Facing severe economic crisis, Nigerians are increasingly finding it more and more difficult to take care of themselves and their health. People are now dying of common infections as prices of antibiotics and other medicines are becoming unaffordable. Instead of going to the hospitals, many people visit their pharmacists for treatment. The pharmacist appears cheaper and faster than a hospital visit. But the problem is that the pharmacist was never trained to diagnose and treat. Besides, unlike the doctors, the pharmacist does not keep your medical records and does not conduct examination of the patients. By referring to your medical records and giving proper physical and clinical examinations, the doctor has a good sense of the patient’s history and can make informed judgements on your case.
There is even another worrying dimension of the crisis afflicting our healthcare system. I called an old friend the other day just to hear from him. He said he’s not been feeling well. When I asked if he’d seen a doctor, his answer shocked me. ‘’I can’t afford hospital, but I am going native’’, meaning that he has resorted to taking native medicines. He then added, ‘’But native has not been working either’’.
I struggled not to laugh. Native medicines – in whatever form – is the most ineffective mode of healthcare delivery that ends up complicating the patient’s situation, but, unfortunately, millions of Nigerians, especially the economically vulnerable ones, consider it the most affordable and potent. In native treatment, one medicine cures everything, from gonorrhoea to premature ejaculation, low sperm count, fibroid and baldness.

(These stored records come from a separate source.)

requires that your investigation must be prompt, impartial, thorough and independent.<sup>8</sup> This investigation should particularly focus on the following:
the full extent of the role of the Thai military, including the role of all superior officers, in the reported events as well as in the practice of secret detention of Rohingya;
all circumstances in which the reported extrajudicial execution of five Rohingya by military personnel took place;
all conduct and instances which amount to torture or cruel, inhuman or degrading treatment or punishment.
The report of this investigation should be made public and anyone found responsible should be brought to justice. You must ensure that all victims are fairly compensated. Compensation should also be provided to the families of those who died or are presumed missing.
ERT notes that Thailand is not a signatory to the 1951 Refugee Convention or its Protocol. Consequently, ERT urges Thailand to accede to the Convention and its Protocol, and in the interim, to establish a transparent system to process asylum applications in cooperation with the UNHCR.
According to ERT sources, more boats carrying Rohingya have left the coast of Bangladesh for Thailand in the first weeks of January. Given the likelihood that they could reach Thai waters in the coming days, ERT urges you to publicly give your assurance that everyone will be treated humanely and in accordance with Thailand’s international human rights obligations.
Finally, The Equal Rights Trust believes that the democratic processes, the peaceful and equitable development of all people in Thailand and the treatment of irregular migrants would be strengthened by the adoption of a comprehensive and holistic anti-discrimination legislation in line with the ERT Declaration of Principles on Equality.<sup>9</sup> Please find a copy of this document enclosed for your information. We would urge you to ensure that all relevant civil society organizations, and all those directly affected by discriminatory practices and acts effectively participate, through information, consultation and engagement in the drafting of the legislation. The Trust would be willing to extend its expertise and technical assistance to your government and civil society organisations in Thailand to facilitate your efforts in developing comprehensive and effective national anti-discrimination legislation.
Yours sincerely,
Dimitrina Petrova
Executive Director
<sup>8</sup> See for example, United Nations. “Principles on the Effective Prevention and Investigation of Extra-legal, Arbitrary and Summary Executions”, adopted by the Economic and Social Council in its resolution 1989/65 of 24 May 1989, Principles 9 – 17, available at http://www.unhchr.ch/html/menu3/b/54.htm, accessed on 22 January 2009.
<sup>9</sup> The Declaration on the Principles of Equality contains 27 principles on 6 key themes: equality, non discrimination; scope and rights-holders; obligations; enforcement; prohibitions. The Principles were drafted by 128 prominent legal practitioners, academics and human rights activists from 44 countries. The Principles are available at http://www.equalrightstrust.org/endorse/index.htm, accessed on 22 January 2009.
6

At street corners and markets, the efficacy of these ‘’medicines’’ is openly advertised, and local folks are falling victims largely because they consider the hospitals extremely expensive and cumbersome. Even when a patient has visited the hospital, some relatives may advise him to go native as ‘’this is beyond hospital’’. The unrelenting fight of native doctors for the people’s minds and money is one of the major causes of deaths in the population. It is curious that while hospitals are not allowed to advertise, native doctors can tout their efficacies in the most audacious manner.
Two weeks ago, I turned to a good friend, Dr. Ita Udosen, the chief medical director of Alma Clinic & Hospital, and asked him why deaths seem to be so common these days. With over 35 years’ experience in medical practice both in Nigeria and the US, Dr. Udosen has a good sense of earthy humour. He told me: ‘’My experience is that a Nigerian will eagerly spend huge sums of money to repair or overhaul his car, but he is very reluctant to spend on his health. If you suggest to our people to do a comprehensive medical examination, he will tell you ‘Doctor, there is no money’.
But the following day, he will be at his mechanic’s workshop, instructing the mechanic, ‘drop the engine of this car’. How did he get the money to take care of the car, but none to take care of his health’’? Dr. Udosen notes that the government has stepped in by providing the National Health Insurance Scheme managed by the National Health Insurance Authority. Nigerians, he said, should embrace this by taking out Health Insurance for their families.
With so many people living under so much severe and stressful conditions, preventive medicine has a lot to do to prevent sudden deaths. But how do we cope when incomes are hardly enough to take care of the family? How can our governments step in?
I remember also other friends like Akanimo Edet, Efremfon Bassey and Ata Etuk who recently passed away. My heart goes out to the families they left behind and may their souls rest in peace.